Читать «Постигая искусство прощения...» онлайн - страница 11

Оксана Валентиновна Аболина

Двадцать второе воспоминание. Пятнадцать лет.

Прятать и перепрятывать в новые укромные места блокноты всё тяжелее — их становится слишком много. Штук сто, а то и больше. В несколько приемов я перевожу их на дачу. Складываю у себя в комнате в бельевом шкафу, прикрываю сверху кучей тряпья. После очередной поездки в город их там не оказывается. На мой вопрос, где они, отец читает мне нотацию о том, что я захламила свою комнату, что макулатуру надо сразу сжигать, а не ждать, когда за меня это сделают другие. Я молчу. Я научилась, как Петька когда-то, шевелить скулами. Я целиком и полностью сосредотачиваюсь на этом занятии.

Двадцать третье воспоминание. Шестнадцать лет.

В принципе внешне почти ничего не меняется. Я много пишу. Но я начинаю чувствовать свою силу. Стоя перед зеркалом, я учусь выдвигать вперед нижнюю челюсть, угрожающе опускать брови и смотреть со зверским прищуром. Я говорю медленно и раздельно, вкладывая энергию в каждое слово. У меня получается не хуже, чем у отца. Окружающие начинают меня бояться. Одной фразой я могу поставить на место любого. В отличие от отца я использую силу только в тех случаях, когда я этого хочу. Но однажды, ломая волю одного из учителей, ставя его на место, я понимаю, что испытываю огромное удовольствие от унижения, которое он испытывает. Мне становится не по себе. Настолько не по себе, что я начинаю пытаться себя ограничить. Волей задавить то, что оживает во мне — первобытную дикую мощь. И чем больше я стараюсь это сделать, тем неуправляемей она становится. Я физически чувствую ее зарождение в себе, как она переполняет меня и сполохами прорывается наружу. Я начинаю вновь бояться отца — взаимодействия с ним. Я чувствую, что мы связаны, что я нахожусь под его влиянием и я понимаю, что пока он рядом, со мной будет происходить это неведомое преображение, которое мне инстинктивно нравится и которое я в себе ненавижу.
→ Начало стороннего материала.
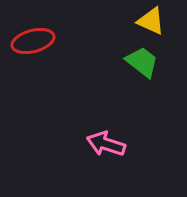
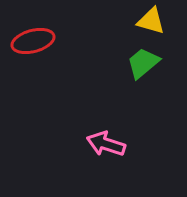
yellow triangle: rotated 8 degrees counterclockwise
green trapezoid: moved 1 px right, 1 px down; rotated 78 degrees counterclockwise
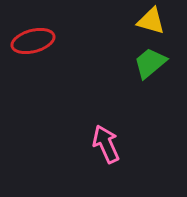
green trapezoid: moved 7 px right
pink arrow: rotated 48 degrees clockwise
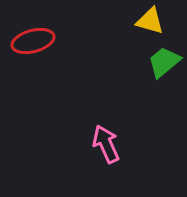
yellow triangle: moved 1 px left
green trapezoid: moved 14 px right, 1 px up
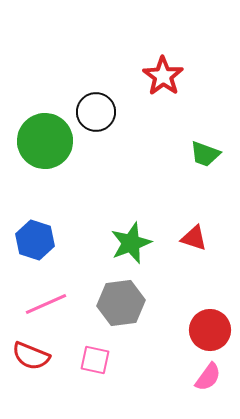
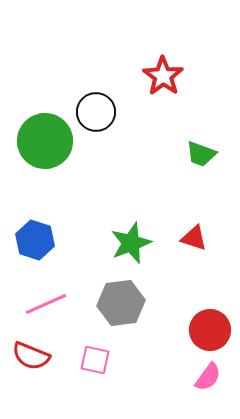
green trapezoid: moved 4 px left
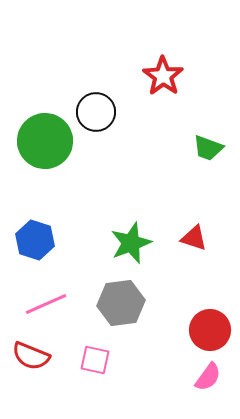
green trapezoid: moved 7 px right, 6 px up
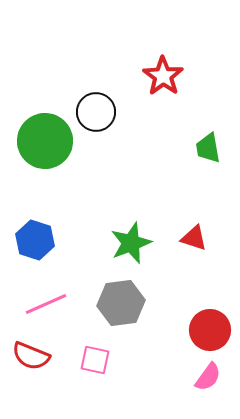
green trapezoid: rotated 60 degrees clockwise
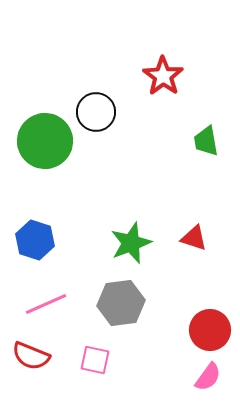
green trapezoid: moved 2 px left, 7 px up
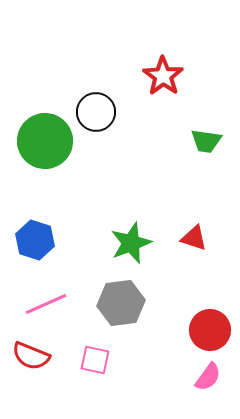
green trapezoid: rotated 72 degrees counterclockwise
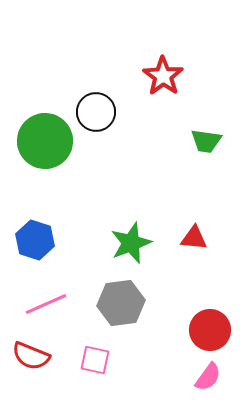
red triangle: rotated 12 degrees counterclockwise
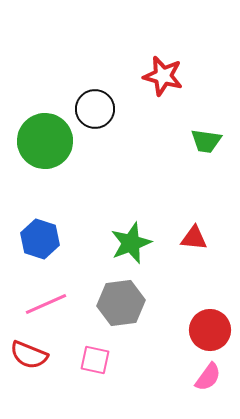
red star: rotated 21 degrees counterclockwise
black circle: moved 1 px left, 3 px up
blue hexagon: moved 5 px right, 1 px up
red semicircle: moved 2 px left, 1 px up
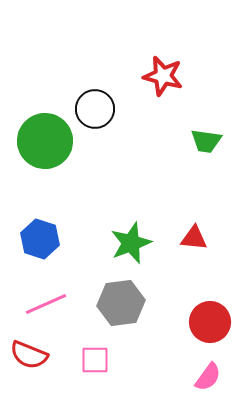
red circle: moved 8 px up
pink square: rotated 12 degrees counterclockwise
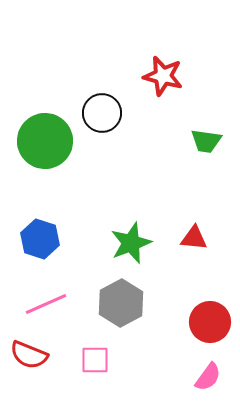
black circle: moved 7 px right, 4 px down
gray hexagon: rotated 21 degrees counterclockwise
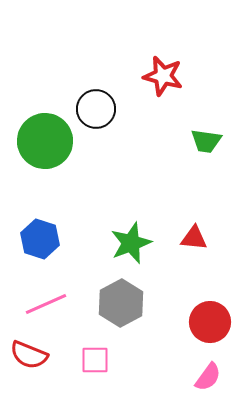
black circle: moved 6 px left, 4 px up
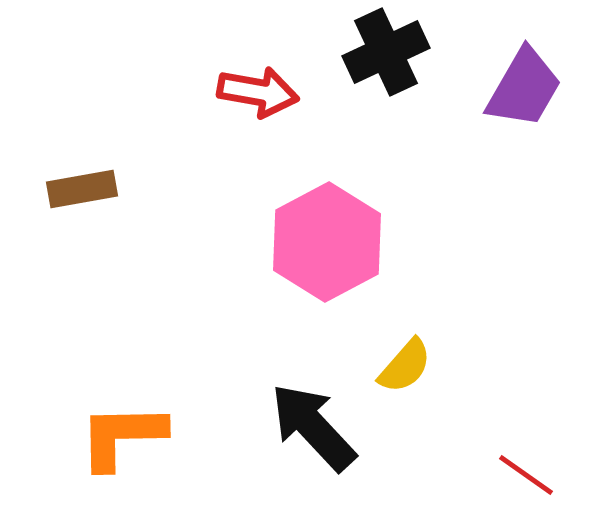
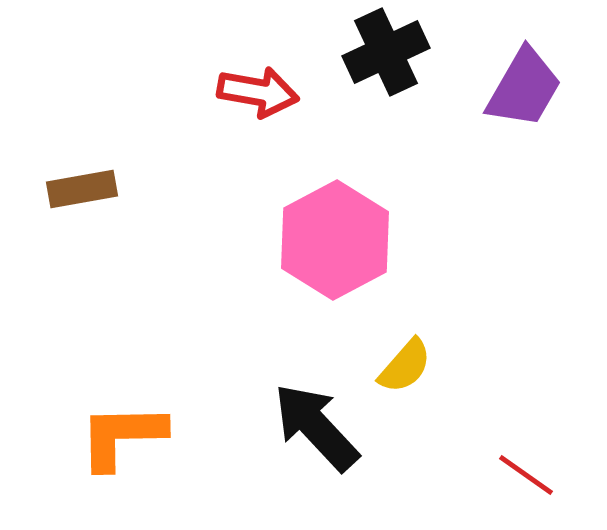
pink hexagon: moved 8 px right, 2 px up
black arrow: moved 3 px right
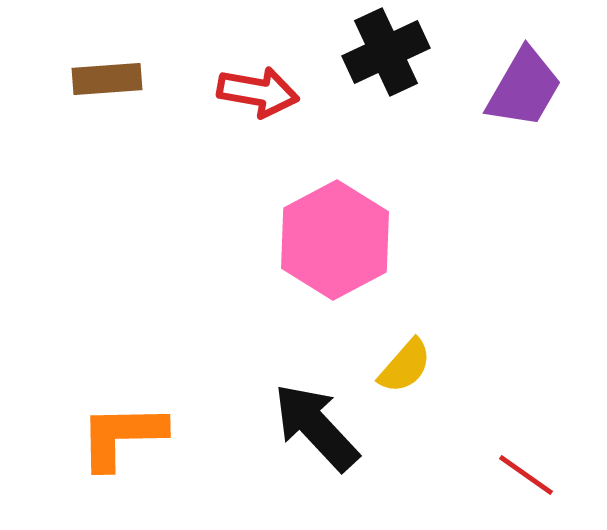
brown rectangle: moved 25 px right, 110 px up; rotated 6 degrees clockwise
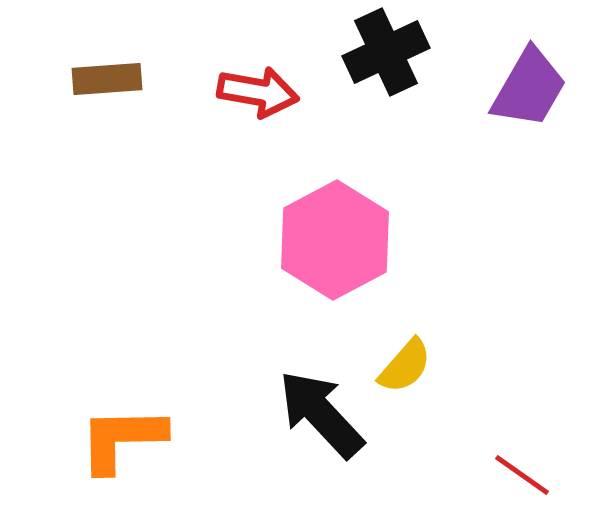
purple trapezoid: moved 5 px right
black arrow: moved 5 px right, 13 px up
orange L-shape: moved 3 px down
red line: moved 4 px left
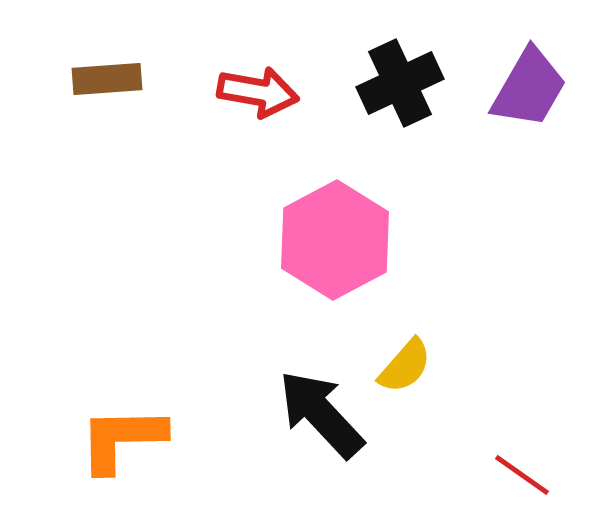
black cross: moved 14 px right, 31 px down
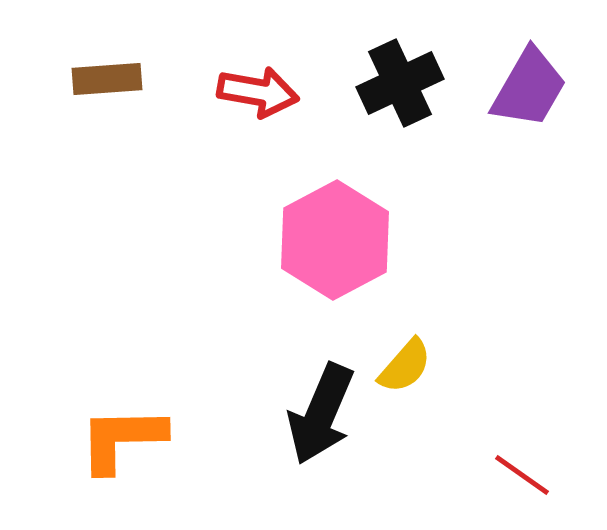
black arrow: rotated 114 degrees counterclockwise
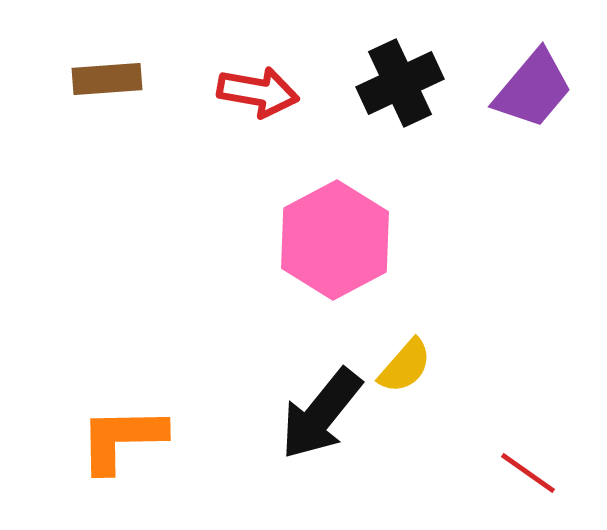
purple trapezoid: moved 4 px right, 1 px down; rotated 10 degrees clockwise
black arrow: rotated 16 degrees clockwise
red line: moved 6 px right, 2 px up
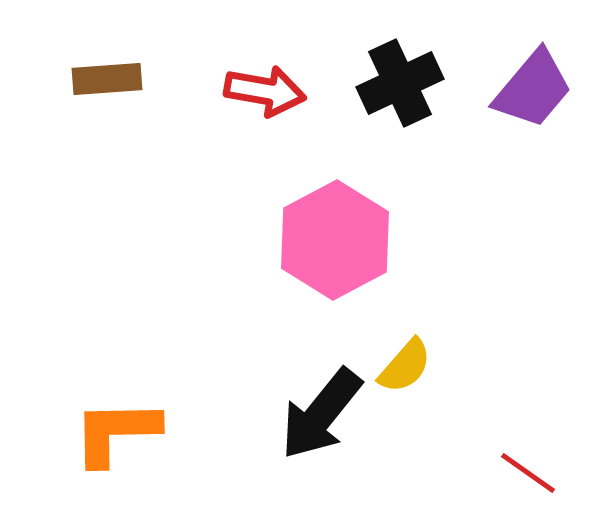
red arrow: moved 7 px right, 1 px up
orange L-shape: moved 6 px left, 7 px up
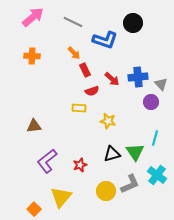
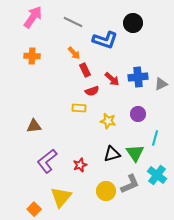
pink arrow: rotated 15 degrees counterclockwise
gray triangle: rotated 48 degrees clockwise
purple circle: moved 13 px left, 12 px down
green triangle: moved 1 px down
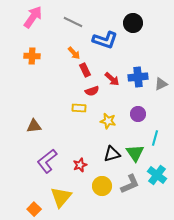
yellow circle: moved 4 px left, 5 px up
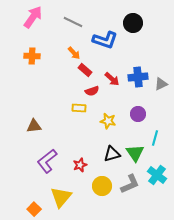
red rectangle: rotated 24 degrees counterclockwise
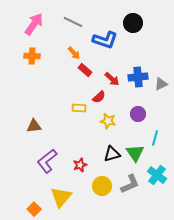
pink arrow: moved 1 px right, 7 px down
red semicircle: moved 7 px right, 6 px down; rotated 24 degrees counterclockwise
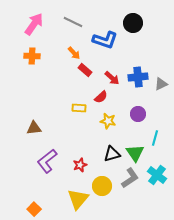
red arrow: moved 1 px up
red semicircle: moved 2 px right
brown triangle: moved 2 px down
gray L-shape: moved 6 px up; rotated 10 degrees counterclockwise
yellow triangle: moved 17 px right, 2 px down
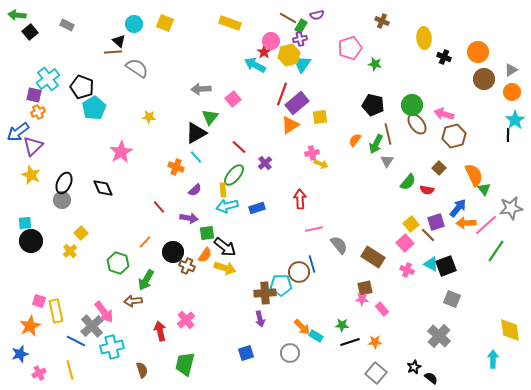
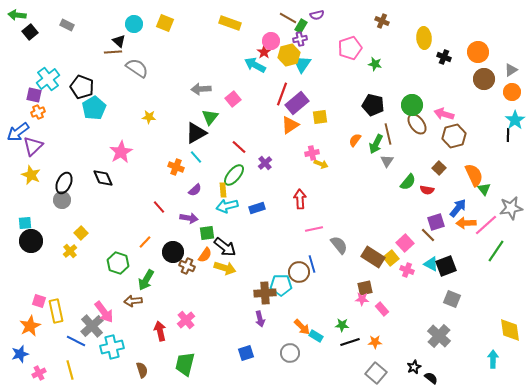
black diamond at (103, 188): moved 10 px up
yellow square at (411, 224): moved 20 px left, 34 px down
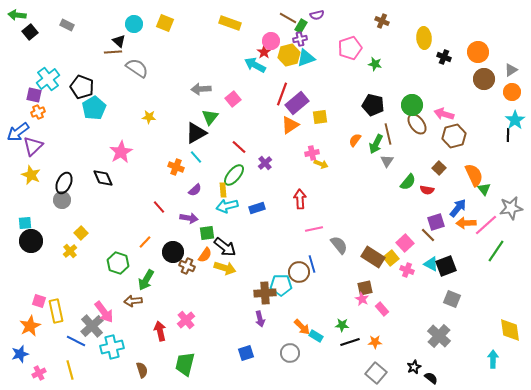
cyan triangle at (302, 64): moved 4 px right, 6 px up; rotated 36 degrees clockwise
pink star at (362, 299): rotated 24 degrees clockwise
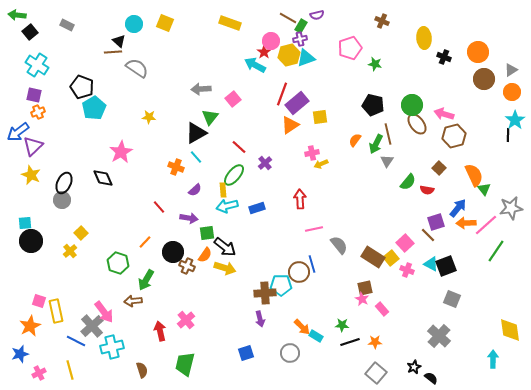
cyan cross at (48, 79): moved 11 px left, 14 px up; rotated 20 degrees counterclockwise
yellow arrow at (321, 164): rotated 136 degrees clockwise
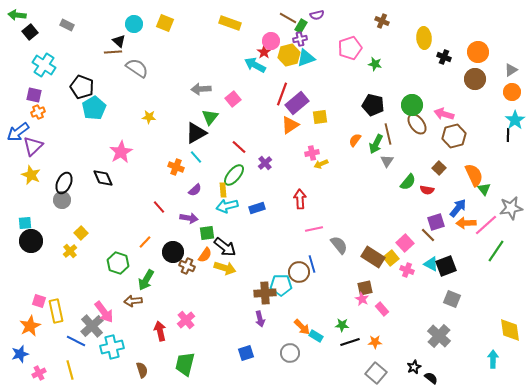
cyan cross at (37, 65): moved 7 px right
brown circle at (484, 79): moved 9 px left
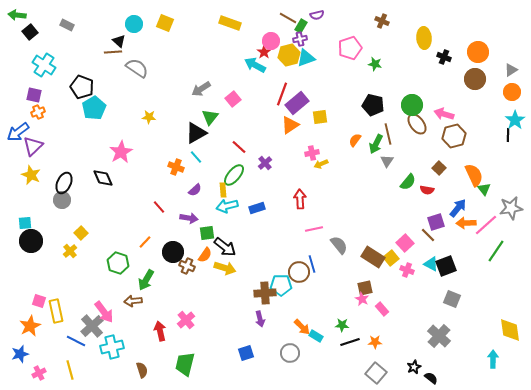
gray arrow at (201, 89): rotated 30 degrees counterclockwise
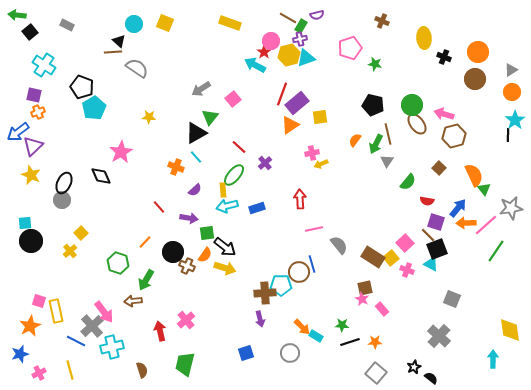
black diamond at (103, 178): moved 2 px left, 2 px up
red semicircle at (427, 190): moved 11 px down
purple square at (436, 222): rotated 36 degrees clockwise
black square at (446, 266): moved 9 px left, 17 px up
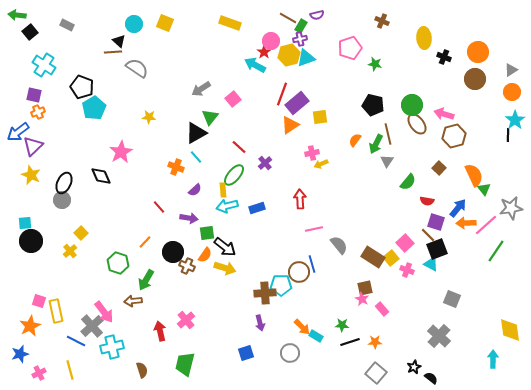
purple arrow at (260, 319): moved 4 px down
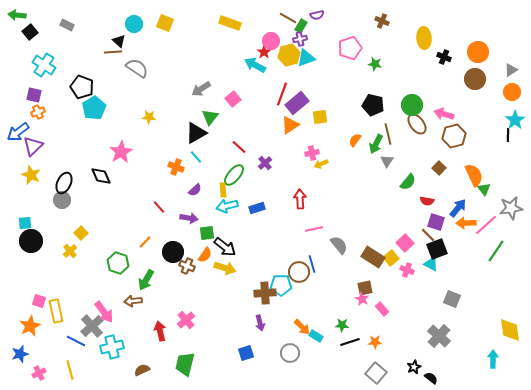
brown semicircle at (142, 370): rotated 98 degrees counterclockwise
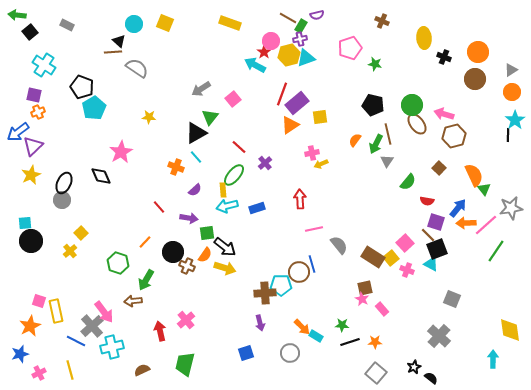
yellow star at (31, 175): rotated 24 degrees clockwise
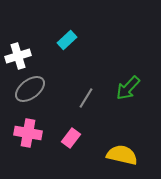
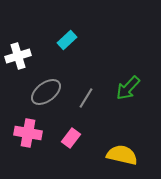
gray ellipse: moved 16 px right, 3 px down
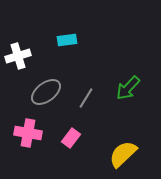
cyan rectangle: rotated 36 degrees clockwise
yellow semicircle: moved 1 px right, 1 px up; rotated 56 degrees counterclockwise
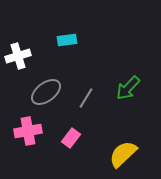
pink cross: moved 2 px up; rotated 20 degrees counterclockwise
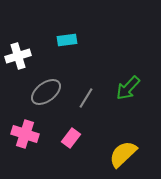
pink cross: moved 3 px left, 3 px down; rotated 28 degrees clockwise
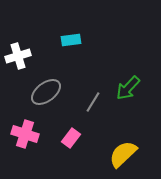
cyan rectangle: moved 4 px right
gray line: moved 7 px right, 4 px down
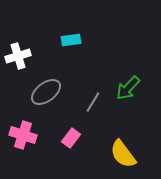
pink cross: moved 2 px left, 1 px down
yellow semicircle: rotated 84 degrees counterclockwise
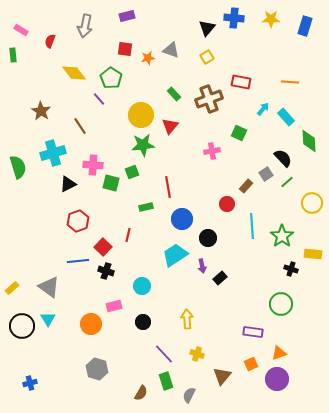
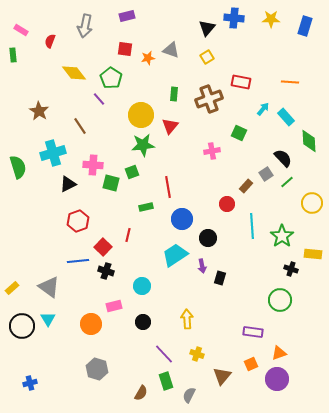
green rectangle at (174, 94): rotated 48 degrees clockwise
brown star at (41, 111): moved 2 px left
black rectangle at (220, 278): rotated 32 degrees counterclockwise
green circle at (281, 304): moved 1 px left, 4 px up
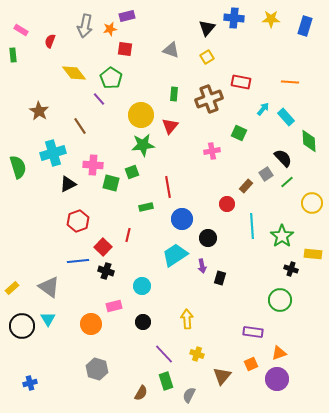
orange star at (148, 58): moved 38 px left, 29 px up
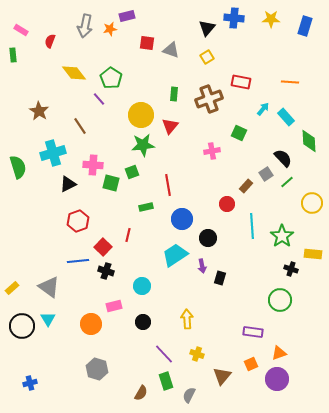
red square at (125, 49): moved 22 px right, 6 px up
red line at (168, 187): moved 2 px up
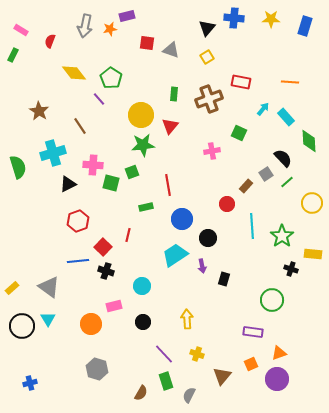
green rectangle at (13, 55): rotated 32 degrees clockwise
black rectangle at (220, 278): moved 4 px right, 1 px down
green circle at (280, 300): moved 8 px left
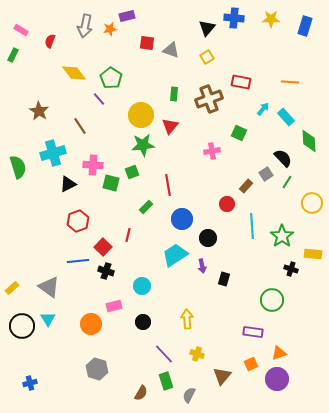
green line at (287, 182): rotated 16 degrees counterclockwise
green rectangle at (146, 207): rotated 32 degrees counterclockwise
Когда он в очередной раз заводится по какому-то пустяку, я выпячиваю челюсть, прищуриваю глаза и выцеживаю сквозь зубы, вкладывая в слова всю свою ненависть:

— А ты знаешь, батя, ты ведь фашист.

В первый раз в жизни я вижу его растерявшимся. На его глазах я достаю из тайников свои блокноты, складываю их в рюкзак, надеваю его на себя и ухожу. Некоторое время я живу у своих друзей. Тем временем, оказывается, что у отца есть своя комната, отдельно от нас. Это новость для меня. И это помогает мне выжить — мама сумела договориться с отцом, чтобы он дал мне ключи от своей комнаты. Там есть все, что для меня нужно: стол, стул, шкаф, кровать. Правда, кровать детская, и спать приходится, скрючившись, но я довольно быстро выбиваю спинку ногами, после чего приспосабливаю стул как ее продолжение.

Теперь и мое имя стало табу. С мамой я встречаюсь на ее работе. Для меня наступают пять долгих лет вольницы. За это время я успеваю справиться с собой — мой характер меняется так стремительно, что те, кто не встречал меня месяц-два, не могут после поверить, что я — это я. Однако, это все-таки я.